Arguments in a lawsuit filed by a D.C. neighborhood commissioner in her individual capacity against the D.C. Zoning Commission were heard by the D.C. Court of Appeals.
The suit, filed by Bertha Holliday, alleges that the development proposed by Vision McMillan Partners (VMP) is racially discriminatory because it segregates the housing for Housing and Urban Development (HUD) supported individuals from the non-HUD housing, and therefore should never have been approved.
Ms. Holliday, in making her case, claims that 90 percent of the individuals that receive housing assistance from HUD are African-American. VMP’s proposed plan shows the low-income housing units of its development being in one area, having their own entrance, common areas, elevators and ventilation units. The effect, she said, was to segregate African Americans from others.

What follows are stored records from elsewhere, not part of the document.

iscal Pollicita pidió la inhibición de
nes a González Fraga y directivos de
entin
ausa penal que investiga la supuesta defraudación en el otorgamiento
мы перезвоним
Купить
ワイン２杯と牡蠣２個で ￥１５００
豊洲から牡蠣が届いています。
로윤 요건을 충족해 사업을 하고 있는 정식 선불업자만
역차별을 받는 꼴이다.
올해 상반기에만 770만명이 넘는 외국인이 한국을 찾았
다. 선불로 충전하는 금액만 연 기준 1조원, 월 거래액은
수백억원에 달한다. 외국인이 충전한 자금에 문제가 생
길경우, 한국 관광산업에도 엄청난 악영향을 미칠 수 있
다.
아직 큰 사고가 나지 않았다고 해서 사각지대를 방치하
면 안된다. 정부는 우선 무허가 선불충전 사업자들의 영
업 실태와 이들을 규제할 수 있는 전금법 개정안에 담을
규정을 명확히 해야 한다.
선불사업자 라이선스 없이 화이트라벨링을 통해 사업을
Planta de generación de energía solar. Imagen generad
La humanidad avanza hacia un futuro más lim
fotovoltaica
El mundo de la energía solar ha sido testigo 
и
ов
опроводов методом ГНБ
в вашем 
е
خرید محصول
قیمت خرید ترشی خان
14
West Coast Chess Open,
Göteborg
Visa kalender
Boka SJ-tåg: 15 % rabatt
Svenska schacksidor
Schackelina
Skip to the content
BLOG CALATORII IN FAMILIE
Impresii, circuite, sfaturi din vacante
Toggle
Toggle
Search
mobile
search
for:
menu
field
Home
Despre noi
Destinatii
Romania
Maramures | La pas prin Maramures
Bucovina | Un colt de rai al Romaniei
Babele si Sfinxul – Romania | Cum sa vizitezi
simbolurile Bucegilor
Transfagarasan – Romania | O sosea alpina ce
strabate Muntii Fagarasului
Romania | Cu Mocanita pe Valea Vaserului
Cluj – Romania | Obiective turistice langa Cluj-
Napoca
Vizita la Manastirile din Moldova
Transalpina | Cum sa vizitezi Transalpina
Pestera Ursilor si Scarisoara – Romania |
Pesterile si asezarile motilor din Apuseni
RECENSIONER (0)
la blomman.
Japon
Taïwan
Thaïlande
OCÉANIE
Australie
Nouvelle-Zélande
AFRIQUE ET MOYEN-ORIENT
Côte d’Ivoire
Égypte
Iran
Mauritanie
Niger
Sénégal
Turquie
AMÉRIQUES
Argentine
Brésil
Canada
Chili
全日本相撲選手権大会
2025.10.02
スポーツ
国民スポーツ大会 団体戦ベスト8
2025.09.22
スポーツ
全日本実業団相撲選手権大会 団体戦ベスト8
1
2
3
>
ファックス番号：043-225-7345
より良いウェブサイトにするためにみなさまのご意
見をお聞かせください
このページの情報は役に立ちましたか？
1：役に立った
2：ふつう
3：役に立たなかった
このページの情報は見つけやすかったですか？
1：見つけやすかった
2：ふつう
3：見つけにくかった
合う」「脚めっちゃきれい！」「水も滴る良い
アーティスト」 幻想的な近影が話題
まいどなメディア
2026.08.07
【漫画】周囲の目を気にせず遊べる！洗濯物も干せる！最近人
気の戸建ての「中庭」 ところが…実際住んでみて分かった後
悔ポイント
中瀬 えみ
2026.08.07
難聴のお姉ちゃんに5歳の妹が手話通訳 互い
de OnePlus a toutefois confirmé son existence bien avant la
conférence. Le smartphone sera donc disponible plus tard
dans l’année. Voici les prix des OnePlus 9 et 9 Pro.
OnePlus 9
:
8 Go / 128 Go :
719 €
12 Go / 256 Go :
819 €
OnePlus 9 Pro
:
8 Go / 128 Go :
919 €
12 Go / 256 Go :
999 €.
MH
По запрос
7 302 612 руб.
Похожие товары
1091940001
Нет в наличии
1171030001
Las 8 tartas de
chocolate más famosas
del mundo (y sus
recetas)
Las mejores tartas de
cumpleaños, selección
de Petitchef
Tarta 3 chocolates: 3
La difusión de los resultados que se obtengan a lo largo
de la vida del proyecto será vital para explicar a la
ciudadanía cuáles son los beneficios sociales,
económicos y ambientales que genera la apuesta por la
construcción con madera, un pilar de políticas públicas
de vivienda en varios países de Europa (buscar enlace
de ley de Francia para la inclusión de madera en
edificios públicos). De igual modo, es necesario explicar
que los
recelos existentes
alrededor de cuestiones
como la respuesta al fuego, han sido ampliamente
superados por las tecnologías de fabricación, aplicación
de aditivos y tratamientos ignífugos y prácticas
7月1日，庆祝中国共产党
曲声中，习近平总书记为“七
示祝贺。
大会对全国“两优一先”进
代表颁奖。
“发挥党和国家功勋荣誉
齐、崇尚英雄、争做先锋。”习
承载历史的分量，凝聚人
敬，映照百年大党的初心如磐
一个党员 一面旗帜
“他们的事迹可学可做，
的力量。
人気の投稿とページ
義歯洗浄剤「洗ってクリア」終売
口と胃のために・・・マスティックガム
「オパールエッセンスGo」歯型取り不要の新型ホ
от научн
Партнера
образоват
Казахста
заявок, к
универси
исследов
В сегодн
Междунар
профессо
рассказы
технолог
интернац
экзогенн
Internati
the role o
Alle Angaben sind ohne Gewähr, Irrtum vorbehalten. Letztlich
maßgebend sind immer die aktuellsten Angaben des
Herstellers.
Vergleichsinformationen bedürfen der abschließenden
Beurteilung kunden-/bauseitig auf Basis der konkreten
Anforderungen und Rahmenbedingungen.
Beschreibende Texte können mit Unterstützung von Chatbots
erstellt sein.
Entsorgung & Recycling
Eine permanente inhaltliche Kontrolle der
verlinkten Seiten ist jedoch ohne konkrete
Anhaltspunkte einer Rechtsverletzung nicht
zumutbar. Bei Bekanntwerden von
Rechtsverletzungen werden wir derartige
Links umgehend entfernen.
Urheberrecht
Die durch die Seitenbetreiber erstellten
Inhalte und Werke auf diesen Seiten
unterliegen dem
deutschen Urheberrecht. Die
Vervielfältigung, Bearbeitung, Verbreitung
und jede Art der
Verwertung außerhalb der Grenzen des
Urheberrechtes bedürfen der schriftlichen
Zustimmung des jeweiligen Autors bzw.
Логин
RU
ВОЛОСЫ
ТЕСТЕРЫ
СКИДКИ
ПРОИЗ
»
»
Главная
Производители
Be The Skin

“Race is a protected class under the United States Constitution, meaning that any attempt to discriminate based on an individual’s race may be found unconstitutional and unlawful,” said Tom Spiggle, an employment law attorney with The Spiggle Law Firm. “This lawsuit is against the D.C. Zoning Commission, alleging that, in approving the proposed development, the Commission is allowing discrimination based on race.”
“Racial discrimination claims are very complex and require a very involved understanding of the Federal laws governing those claims,” said Mr. Spiggle. “Ms. Holliday’s claim, however, seems to satisfy many of the requirements of a prima facie claim, including the individuals being members of a protected class, the discriminatory result, and the fact that there are other alternatives to the layout of the development that do not require separation of low-income housing from non-low-income housing.”
In addition to being complex, each Federal Appeals Court Circuit has different standards for successful claims of discrimination. This means that a plaintiff in one of these actions must know the specific standard they must use to show for a prima facie case of racial discrimination. However, as a general rule, the complainant must show that he or she was the member of a protected class (race in this instance), that the law or rule in question had a discriminatory effect, and that discrimination caused injury to the complainant.
In the meantime, the development of the 25-acre tract being questioned by Ms. Holliday is on hold, and has been on hold since 2016, when the Appeals Court entered an indefinite stay on construction. At the very least, the site will not be developed until a decision regarding its discriminatory nature is reached.